> **Description of the task**: Return every line of the data below that includes the string "malignant".

• • •

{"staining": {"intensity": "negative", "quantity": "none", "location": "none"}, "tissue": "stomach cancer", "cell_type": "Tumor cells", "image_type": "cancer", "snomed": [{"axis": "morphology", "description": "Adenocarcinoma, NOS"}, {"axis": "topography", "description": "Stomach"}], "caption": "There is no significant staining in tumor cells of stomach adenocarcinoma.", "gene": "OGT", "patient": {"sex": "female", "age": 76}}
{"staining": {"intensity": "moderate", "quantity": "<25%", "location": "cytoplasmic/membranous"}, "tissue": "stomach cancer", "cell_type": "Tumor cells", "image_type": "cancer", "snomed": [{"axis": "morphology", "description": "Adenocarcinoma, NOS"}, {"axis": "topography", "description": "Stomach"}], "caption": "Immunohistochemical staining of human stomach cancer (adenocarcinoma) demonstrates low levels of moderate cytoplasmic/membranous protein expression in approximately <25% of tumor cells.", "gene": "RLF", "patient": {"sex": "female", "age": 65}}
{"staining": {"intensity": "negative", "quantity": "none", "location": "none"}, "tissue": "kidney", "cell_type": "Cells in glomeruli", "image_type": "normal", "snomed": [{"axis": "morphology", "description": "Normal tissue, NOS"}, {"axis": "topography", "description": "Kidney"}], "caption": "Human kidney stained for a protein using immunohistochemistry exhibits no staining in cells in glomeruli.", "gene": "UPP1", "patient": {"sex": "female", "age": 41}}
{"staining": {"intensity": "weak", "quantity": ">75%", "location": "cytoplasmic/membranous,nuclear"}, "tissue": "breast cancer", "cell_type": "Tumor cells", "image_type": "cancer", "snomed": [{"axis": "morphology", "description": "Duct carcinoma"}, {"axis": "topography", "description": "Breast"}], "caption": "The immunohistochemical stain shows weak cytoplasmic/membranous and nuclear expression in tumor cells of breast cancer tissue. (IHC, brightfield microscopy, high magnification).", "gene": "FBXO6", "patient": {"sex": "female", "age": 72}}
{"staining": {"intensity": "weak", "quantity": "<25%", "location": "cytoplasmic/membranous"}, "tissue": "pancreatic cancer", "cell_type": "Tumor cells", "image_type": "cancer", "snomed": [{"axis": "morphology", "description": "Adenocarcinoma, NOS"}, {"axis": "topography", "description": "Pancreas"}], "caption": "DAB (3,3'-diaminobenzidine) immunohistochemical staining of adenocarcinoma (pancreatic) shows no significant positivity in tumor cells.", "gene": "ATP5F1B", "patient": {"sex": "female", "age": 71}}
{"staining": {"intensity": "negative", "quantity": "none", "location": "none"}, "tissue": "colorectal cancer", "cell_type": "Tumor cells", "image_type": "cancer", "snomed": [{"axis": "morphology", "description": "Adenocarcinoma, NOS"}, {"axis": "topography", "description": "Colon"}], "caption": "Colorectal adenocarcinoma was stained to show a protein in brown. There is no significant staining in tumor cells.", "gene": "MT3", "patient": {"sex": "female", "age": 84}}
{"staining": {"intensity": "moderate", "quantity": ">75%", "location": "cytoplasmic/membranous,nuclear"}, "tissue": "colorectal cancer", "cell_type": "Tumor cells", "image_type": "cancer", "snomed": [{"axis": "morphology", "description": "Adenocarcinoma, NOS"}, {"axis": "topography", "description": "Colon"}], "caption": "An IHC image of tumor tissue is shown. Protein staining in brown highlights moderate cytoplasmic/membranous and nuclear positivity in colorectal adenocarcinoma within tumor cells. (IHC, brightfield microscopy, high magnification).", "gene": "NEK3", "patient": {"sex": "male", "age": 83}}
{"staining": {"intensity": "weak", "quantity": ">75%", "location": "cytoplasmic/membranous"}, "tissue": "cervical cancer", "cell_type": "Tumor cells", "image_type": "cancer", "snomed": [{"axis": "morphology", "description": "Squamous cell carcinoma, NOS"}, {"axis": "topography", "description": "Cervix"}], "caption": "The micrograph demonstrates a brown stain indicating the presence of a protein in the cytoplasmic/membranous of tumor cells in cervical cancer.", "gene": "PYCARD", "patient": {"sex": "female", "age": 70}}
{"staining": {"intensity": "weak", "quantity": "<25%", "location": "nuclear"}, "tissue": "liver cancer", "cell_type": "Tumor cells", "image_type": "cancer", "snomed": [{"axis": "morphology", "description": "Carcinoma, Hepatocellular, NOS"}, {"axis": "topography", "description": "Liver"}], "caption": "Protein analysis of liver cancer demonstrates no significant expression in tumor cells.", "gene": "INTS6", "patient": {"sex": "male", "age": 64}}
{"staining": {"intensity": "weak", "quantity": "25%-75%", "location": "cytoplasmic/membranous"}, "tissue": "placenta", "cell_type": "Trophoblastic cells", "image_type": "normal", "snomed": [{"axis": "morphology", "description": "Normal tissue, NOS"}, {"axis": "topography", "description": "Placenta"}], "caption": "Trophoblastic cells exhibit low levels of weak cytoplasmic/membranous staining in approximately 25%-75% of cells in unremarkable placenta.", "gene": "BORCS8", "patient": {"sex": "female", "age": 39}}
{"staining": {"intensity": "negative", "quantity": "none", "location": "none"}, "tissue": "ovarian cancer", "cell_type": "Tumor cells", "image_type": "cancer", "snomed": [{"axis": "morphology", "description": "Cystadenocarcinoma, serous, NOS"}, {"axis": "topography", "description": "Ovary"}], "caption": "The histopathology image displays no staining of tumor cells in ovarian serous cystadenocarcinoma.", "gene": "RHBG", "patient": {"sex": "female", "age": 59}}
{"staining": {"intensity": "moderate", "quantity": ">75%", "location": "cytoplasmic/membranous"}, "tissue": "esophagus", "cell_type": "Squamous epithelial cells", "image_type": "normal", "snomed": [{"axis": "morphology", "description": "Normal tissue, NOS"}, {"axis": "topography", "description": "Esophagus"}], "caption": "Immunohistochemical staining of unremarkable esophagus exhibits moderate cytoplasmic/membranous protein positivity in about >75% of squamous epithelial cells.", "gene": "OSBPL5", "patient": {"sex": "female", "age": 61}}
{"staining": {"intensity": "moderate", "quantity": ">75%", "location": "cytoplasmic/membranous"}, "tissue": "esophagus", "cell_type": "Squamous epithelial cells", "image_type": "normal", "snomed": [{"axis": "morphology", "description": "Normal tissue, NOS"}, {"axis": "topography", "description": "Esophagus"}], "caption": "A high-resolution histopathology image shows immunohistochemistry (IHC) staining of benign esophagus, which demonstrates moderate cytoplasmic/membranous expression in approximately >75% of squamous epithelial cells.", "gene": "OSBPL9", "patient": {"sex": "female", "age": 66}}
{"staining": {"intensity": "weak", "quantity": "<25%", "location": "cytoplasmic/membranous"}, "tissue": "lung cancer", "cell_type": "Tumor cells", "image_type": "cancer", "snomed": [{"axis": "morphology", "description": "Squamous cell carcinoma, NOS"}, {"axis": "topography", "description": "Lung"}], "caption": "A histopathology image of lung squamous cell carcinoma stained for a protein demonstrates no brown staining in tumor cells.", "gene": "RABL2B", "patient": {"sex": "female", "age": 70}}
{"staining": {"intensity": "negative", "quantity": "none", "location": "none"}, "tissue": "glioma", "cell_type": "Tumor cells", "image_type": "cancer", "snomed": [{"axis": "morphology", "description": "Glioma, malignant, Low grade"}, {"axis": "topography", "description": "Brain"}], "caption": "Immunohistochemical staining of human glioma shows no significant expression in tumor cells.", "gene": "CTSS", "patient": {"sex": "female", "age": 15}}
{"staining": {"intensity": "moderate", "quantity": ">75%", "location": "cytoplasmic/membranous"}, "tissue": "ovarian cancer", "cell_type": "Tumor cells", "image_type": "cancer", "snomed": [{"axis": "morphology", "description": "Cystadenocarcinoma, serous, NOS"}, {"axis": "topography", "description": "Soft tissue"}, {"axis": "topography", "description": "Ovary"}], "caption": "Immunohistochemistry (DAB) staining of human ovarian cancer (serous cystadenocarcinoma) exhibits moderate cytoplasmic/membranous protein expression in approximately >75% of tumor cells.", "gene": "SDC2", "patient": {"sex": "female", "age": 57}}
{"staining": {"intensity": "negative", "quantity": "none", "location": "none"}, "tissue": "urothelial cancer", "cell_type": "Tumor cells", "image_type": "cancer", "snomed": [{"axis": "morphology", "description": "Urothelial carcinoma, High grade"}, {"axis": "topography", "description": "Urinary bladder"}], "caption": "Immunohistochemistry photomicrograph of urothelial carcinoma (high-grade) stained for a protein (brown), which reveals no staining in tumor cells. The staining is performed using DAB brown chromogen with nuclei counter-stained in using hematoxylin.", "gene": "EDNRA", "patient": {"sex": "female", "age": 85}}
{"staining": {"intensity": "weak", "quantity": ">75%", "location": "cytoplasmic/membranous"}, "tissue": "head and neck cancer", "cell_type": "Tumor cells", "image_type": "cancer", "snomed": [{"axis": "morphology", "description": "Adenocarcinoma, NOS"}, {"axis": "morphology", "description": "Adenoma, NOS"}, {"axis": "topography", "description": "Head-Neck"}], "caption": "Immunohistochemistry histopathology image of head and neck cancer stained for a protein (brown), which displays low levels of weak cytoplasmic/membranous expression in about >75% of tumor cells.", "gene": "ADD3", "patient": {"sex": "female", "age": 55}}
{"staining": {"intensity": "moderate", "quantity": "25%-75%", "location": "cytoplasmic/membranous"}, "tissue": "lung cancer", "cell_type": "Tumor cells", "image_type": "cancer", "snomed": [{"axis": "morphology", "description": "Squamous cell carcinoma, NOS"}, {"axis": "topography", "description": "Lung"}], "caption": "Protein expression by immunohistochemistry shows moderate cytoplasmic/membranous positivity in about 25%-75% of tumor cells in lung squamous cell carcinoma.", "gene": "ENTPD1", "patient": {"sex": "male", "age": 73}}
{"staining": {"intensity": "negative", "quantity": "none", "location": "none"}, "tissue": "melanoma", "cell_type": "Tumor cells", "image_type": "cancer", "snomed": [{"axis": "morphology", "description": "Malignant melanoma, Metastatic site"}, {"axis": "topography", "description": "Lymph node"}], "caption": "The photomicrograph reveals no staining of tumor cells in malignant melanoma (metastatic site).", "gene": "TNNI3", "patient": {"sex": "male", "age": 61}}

• • •

> **Completed exercise**:
{"staining": {"intensity": "negative", "quantity": "none", "location": "none"}, "tissue": "glioma", "cell_type": "Tumor cells", "image_type": "cancer", "snomed": [{"axis": "morphology", "description": "Glioma, malignant, Low grade"}, {"axis": "topography", "description": "Brain"}], "caption": "Immunohistochemical staining of human glioma shows no significant expression in tumor cells.", "gene": "CTSS", "patient": {"sex": "female", "age": 15}}
{"staining": {"intensity": "negative", "quantity": "none", "location": "none"}, "tissue": "melanoma", "cell_type": "Tumor cells", "image_type": "cancer", "snomed": [{"axis": "morphology", "description": "Malignant melanoma, Metastatic site"}, {"axis": "topography", "description": "Lymph node"}], "caption": "The photomicrograph reveals no staining of tumor cells in malignant melanoma (metastatic site).", "gene": "TNNI3", "patient": {"sex": "male", "age": 61}}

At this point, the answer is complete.